→ **TASK INPUT**
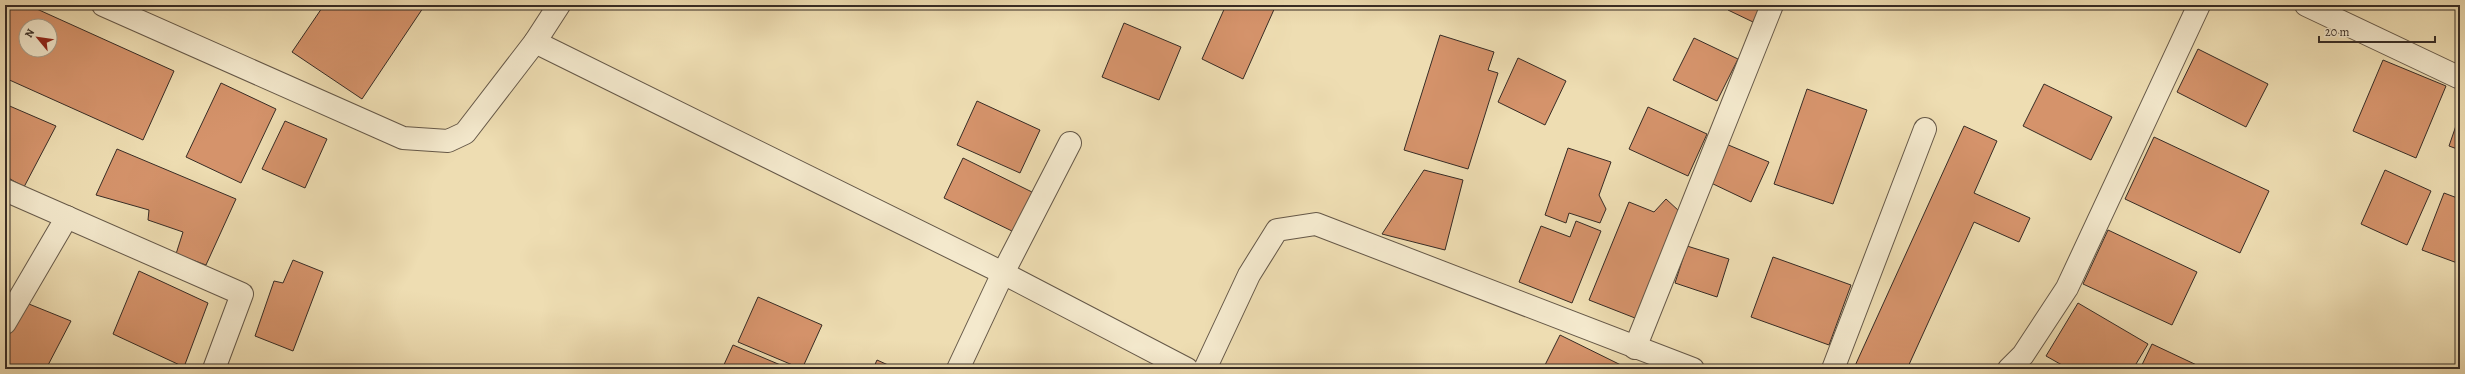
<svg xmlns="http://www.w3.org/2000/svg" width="2465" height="374" font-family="Alegreya,serif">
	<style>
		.building { fill: #d5936b; stroke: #372c25; fill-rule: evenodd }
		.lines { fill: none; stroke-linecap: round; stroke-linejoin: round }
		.minor-casing { stroke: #655848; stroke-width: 24 }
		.minor { stroke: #f4e9cd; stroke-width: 22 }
	</style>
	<rect width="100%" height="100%" fill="#eeddb2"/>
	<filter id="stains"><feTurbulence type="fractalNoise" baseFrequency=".005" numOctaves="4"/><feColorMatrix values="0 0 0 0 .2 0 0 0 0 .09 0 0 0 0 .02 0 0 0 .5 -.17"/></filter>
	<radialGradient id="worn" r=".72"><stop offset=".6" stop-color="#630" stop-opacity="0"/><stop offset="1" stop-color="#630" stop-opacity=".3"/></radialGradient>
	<g class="building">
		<path d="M5,5H28L174,71L143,140L5,78ZM26,26H50V50H26Z"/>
		<polygon points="324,5 425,5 362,99 292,52"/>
		<polygon points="1226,5 1276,5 1243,79 1202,59"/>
		<polygon points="1728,5 1761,5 1753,22 1728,10"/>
		<polygon points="1124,23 1181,47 1159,100 1102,77"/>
		<polygon points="1440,35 1494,52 1488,70 1498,73 1468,169 1404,150"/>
		<polygon points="1694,38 1738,59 1717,101 1673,80"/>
		<polygon points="2198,49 2268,84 2246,127 2177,92"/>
		<polygon points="1518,58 1566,81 1545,125 1498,102"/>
		<polygon points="2383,60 2446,86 2416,158 2353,131"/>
		<polygon points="221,83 276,109 241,183 186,157"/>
		<polygon points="2044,84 2112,117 2091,160 2023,126"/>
		<polygon points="1807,89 1867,110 1833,204 1774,184"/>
		<polygon points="977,101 1040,130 1020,173 957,145"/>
		<polygon points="5,104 56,126 24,187 5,176"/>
		<polygon points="1648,107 1707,134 1688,176 1629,149"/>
		<polygon points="2460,114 2460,150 2449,146"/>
		<polygon points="285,121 327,139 305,188 262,169"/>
		<polygon points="1964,126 1997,141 1974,193 2030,218 2019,242 1974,222 1907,369 1854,368"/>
		<polygon points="2154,137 2269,191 2240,253 2125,199"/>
		<polygon points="1726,144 1769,162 1751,202 1709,182"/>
		<polygon points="1568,148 1611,162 1599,195 1606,209 1600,223 1569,213 1566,223 1545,215"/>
		<polygon points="117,149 236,199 206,265 176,254 183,232 148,220 149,210 96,195"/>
		<polygon points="963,158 1034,193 1014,232 944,198"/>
		<polygon points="1424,170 1463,180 1445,250 1382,234"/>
		<polygon points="2385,170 2431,191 2407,245 2361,224"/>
		<polygon points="2444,193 2460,199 2460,264 2422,250"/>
		<polygon points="1666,199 1679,211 1635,318 1589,300 1629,202 1654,212"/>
		<polygon points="1576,221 1601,231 1572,303 1519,282 1541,226 1570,237"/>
		<polygon points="2108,230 2197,272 2172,325 2083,284"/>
		<polygon points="1687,246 1729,259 1717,297 1675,283"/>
		<polygon points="1773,257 1851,285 1829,345 1751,317"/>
		<polygon points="293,260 323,272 293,351 255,336 274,281 283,283"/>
		<polygon points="139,271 208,303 184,367 113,334"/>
		<polygon points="758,297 822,325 802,369 738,342"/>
		<polygon points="24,302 71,321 46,369 5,369 5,334"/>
		<polygon points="2078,303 2148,344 2133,369 2069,369 2046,356"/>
		<polygon points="1560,335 1629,369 1543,369"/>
		<polygon points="2152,344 2203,368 2140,369"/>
		<polygon points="733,345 790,369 722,369"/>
		<polygon points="877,360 897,369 873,369"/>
	</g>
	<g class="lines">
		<defs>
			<g id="minor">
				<polyline points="103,5 403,138 448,141 465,133 535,42 559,5"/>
				<polyline points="2306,5 2458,77"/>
				<polyline points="535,42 1003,273 1187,369"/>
				<polyline points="5,190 242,294 214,369"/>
				<polyline points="5,323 67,217"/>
				<polyline points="1635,348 1772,5"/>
				<polyline points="958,369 1003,273 1070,143"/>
				<polyline points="1205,369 1249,275 1277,230 1316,224 1693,369"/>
				<polyline points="1833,369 1925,129"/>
				<polyline points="2009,369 2023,355 2067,288 2199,5"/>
			</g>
		</defs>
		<use href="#minor" class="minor-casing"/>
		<use href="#minor" class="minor"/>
	</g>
	<rect width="2465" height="374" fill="none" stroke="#eeddb2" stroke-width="20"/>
	<rect x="6" y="6" width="2453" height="362" fill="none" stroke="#372c25" stroke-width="2"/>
	<rect x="10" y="10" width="2445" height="354" fill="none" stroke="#372c25"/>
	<g transform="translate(38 38) rotate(299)"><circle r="19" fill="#f4e9cd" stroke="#a89d8a"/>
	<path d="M0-3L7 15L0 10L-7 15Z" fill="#8f2418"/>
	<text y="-6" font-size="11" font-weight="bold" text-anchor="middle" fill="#372c25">N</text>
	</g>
	<path d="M2319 36v6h116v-6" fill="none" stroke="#372c25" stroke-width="2"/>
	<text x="2325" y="36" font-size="12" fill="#372c25" stroke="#f4e9cd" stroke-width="3" paint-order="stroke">20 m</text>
	<rect width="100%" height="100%" filter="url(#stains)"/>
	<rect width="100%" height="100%" fill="url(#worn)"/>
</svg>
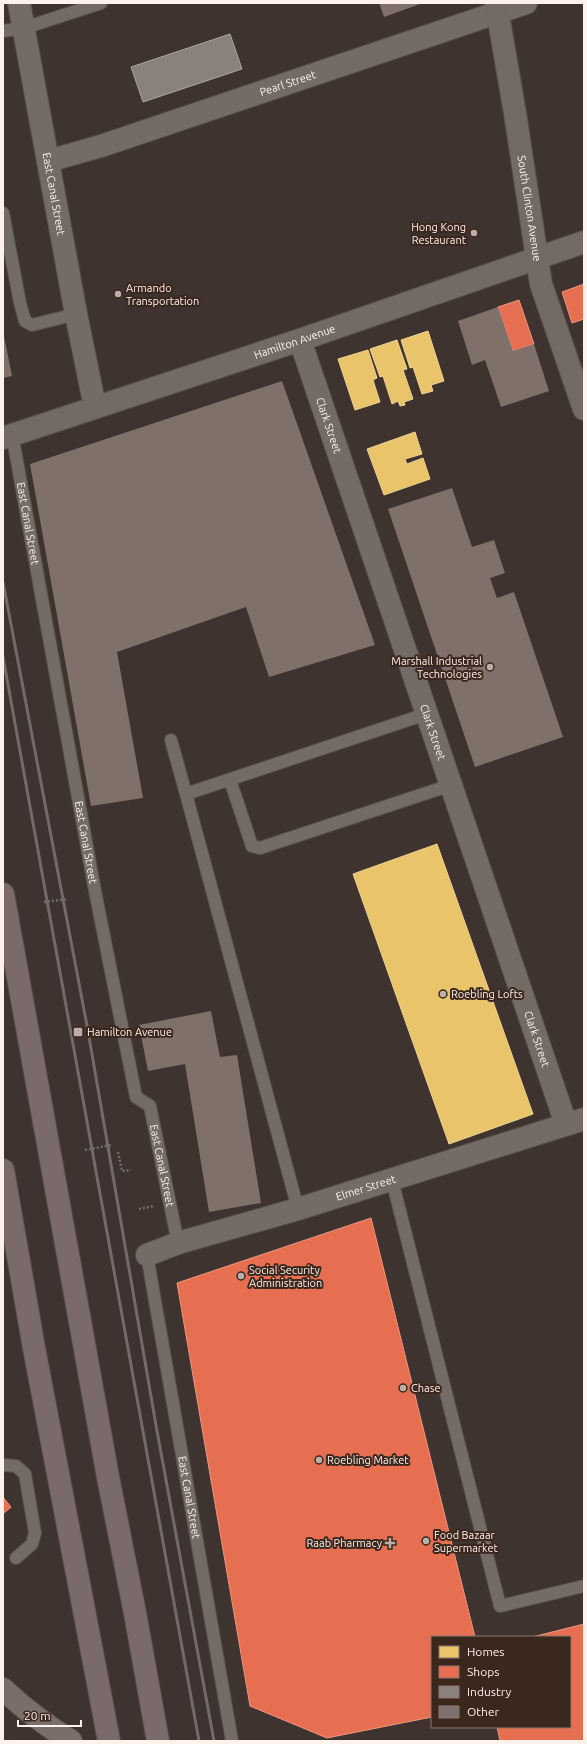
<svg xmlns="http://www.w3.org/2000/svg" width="587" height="1744" font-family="Ubuntu,sans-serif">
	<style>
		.homes { fill: #e9c46a; stroke: #f0d291 }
		.shops { fill: #e76f51; stroke: #ee967f }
		.industry { fill: #8a817c; stroke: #ada39d }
		.building { fill: #7f7069 }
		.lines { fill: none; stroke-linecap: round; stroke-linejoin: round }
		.lane-casing { stroke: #594f4a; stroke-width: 14 }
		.street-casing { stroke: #594f4a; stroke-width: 24 }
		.secondary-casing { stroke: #594f4a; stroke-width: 24 }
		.primary-casing { stroke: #594f4a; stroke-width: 24 }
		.highway-casing { stroke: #594f4a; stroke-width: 24 }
		.path { stroke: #766e6a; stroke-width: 2.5; stroke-dasharray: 2 2; stroke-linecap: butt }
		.lane { stroke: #746b67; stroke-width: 12 }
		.street { stroke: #746b67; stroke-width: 22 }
		.secondary { stroke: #736965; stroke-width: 22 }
		.primary { stroke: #7a6e6b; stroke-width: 22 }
		.highway { stroke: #7a6b6a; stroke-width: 22 }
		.rail { stroke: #746b68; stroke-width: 3 }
		.poi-dot { fill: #bbaea9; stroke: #3a271d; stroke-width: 1.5 }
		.labels { text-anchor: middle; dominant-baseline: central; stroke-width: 4; stroke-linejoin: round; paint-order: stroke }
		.street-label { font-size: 11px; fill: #fff1eb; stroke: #3a271d }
		.poi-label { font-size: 11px; fill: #fff1eb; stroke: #3a271d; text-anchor: start }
	</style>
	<rect width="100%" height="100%" fill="#3e332e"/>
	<path class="homes" d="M428,331l16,50 -13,4 2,6 -11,3 -9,-27 -3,1 -9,-28z
		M397,340l10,29 -4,1 10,29 -9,3 1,3 -5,1 -2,-5 -6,3 -9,-28 -3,1 -10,-28z
		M368,350l9,28 -4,2 7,22 -25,8 -17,-51z
		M415,432l7,22 -17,5 2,5 16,-6 7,21 -46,16 -17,-46z
		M437,844l96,270 -84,30 -96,-270z"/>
	<path class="shops" d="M584,284v35l-12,4 -10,-31z
		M519,300l15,44 -21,7 -15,-44z
		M371,1218l104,419h-43v80l-105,21 -77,-32 -73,-423z
		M3,1497l8,10 -8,7z
		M584,1624v117h-84l-3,-14h73v-90h-38z"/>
	<path class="industry" d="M230,34l12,35 -99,33 -12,-35z"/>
	<path class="building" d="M379,3h44l-39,14z
		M498,307l15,44 21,-7 15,47 -48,16 -16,-47 -13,5 -14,-44z
		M3,331l9,45 -9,2z
		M282,381l93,264 -106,32 -23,-70 -129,45 26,146 -52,8 -61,-342z
		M452,488l20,59 22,-7 11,33 -15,5 7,20 17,-6 49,145 -88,30 -87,-258z
		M211,1011l9,46 17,-2 24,148 -52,9 -24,-148 -37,7 -9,-46z"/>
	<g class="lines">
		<defs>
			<g id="lane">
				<path d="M3,31l21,-3 77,-25"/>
				<path d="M3,213l17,90 5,18 7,4 44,-11"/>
				<path id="s1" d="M12,434l83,457 41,206 14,9 28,137"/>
				<path d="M171,740l15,54 240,-80"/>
				<path d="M230,780l22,66 8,2 191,-63"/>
				<path d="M186,794l112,415"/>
				<path d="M392,1180l108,426 84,-20"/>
				<path id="s2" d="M147,1255l85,486"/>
				<path d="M3,1465l13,1 9,8 10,59 -3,11 -16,14"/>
			</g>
			<g id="street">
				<path id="s3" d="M19,3l57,311 19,93"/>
				<path id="s4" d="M48,161l53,-15 425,-143"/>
				<path id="s5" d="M300,340l266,784"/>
				<path id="s6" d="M147,1255l31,-12 120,-34 286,-90"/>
			</g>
			<g id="secondary">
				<path id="s7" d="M496,3l19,110 26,171 43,125"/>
				<path id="s8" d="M3,438l297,-98 284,-98"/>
			</g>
			<path id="primary" d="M3,1689c21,20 44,37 68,52"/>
			<path id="highway" d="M3,894l105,583 27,136 23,128
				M3,1170l31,178 75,393"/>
		</defs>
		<use href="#lane" class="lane-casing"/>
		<use href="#street" class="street-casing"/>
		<use href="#secondary" class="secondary-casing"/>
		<use href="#primary" class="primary-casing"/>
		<use href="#highway" class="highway-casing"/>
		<path class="path" d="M44,902l23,-3
			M85,1150l26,-5
			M118,1152l4,19 9,-1
			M139,1209l15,-3"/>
		<use href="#lane" class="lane"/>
		<use href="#street" class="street"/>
		<use href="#secondary" class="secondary"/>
		<use href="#primary" class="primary"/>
		<use href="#highway" class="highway"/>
		<path class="rail" d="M3,582l85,449 69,400 57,310
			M3,657l196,1084"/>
	</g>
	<g class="poi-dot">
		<circle cx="474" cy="233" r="4"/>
		<circle cx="118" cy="294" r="4"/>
		<circle cx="490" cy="667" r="4"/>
		<circle cx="443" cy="994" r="4"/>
		<rect x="73" y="1027" width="10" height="10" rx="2"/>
		<circle cx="241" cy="1276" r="4"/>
		<circle cx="403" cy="1388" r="4"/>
		<circle cx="319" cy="1460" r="4"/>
		<circle cx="426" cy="1541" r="4"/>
		<path d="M388 1537h4v4h4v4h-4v4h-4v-4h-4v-4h4z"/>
	</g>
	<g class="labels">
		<g class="street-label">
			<text stroke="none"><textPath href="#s4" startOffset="252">Pearl Street</textPath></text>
			<text stroke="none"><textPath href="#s3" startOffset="194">East Canal Street</textPath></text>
			<text stroke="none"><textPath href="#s7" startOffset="208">South Clinton Avenue</textPath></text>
			<text stroke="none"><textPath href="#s8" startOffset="307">Hamilton Avenue</textPath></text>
			<text stroke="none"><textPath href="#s5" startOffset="90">Clark Street</textPath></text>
			<text stroke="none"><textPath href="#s1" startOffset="91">East Canal Street</textPath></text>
			<text stroke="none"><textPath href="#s5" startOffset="414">Clark Street</textPath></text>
			<text stroke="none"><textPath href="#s1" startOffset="415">East Canal Street</textPath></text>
			<text stroke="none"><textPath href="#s5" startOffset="738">Clark Street</textPath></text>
			<text stroke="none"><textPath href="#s1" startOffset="752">East Canal Street</textPath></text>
			<text stroke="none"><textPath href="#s6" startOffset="229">Elmer Street</textPath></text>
			<text stroke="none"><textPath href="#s2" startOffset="246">East Canal Street</textPath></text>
		</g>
		<g class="poi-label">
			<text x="466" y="227" text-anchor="end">Hong Kong<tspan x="466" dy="13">Restaurant</tspan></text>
			<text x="126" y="288">Armando<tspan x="126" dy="13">Transportation</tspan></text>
			<text x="482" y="661" text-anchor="end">Marshall Industrial<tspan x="482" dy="13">Technologies</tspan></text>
			<text x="451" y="994">Roebling Lofts</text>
			<text x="87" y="1032">Hamilton Avenue</text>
			<text x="249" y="1270">Social Security<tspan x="249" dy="13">Administration</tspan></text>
			<text x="411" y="1388">Chase</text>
			<text x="327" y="1460">Roebling Market</text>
			<text x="434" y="1535">Food Bazaar<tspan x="434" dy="13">Supermarket</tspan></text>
			<text x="382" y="1543" text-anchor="end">Raab Pharmacy</text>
		</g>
	</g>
	<rect width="587" height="1744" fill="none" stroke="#fff1eb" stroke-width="8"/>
	<rect x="431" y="1636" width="140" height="92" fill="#3a271d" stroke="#89786f"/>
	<rect x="439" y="1646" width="20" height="12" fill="#e9c46a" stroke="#89786f"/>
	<text x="467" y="1656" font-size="12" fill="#fff1eb">Homes</text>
	<rect x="439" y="1666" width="20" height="12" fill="#e76f51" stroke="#89786f"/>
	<text x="467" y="1676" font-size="12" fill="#fff1eb">Shops</text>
	<rect x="439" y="1686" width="20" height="12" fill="#8a817c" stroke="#89786f"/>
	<text x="467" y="1696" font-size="12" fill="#fff1eb">Industry</text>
	<rect x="439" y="1706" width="20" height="12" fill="#7f7069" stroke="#89786f"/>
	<text x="467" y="1716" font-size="12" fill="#fff1eb">Other</text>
	<path d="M18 1720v6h63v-6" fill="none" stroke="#fff1eb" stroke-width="2"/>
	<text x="24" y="1720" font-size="12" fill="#fff1eb" stroke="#3a271d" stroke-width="3" paint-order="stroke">20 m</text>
</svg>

→ **ABOUT THIS TASK**
Where a line of the data holds "middle", show that line.

→ **SOLUTION TO THE EXERCISE**
	<text y="-6" font-size="11" font-weight="bold" text-anchor="middle" fill="#372c25">N</text>
		.labels { text-anchor: middle; dominant-baseline: central; stroke-width: 4; stroke-linejoin: round; paint-order: stroke }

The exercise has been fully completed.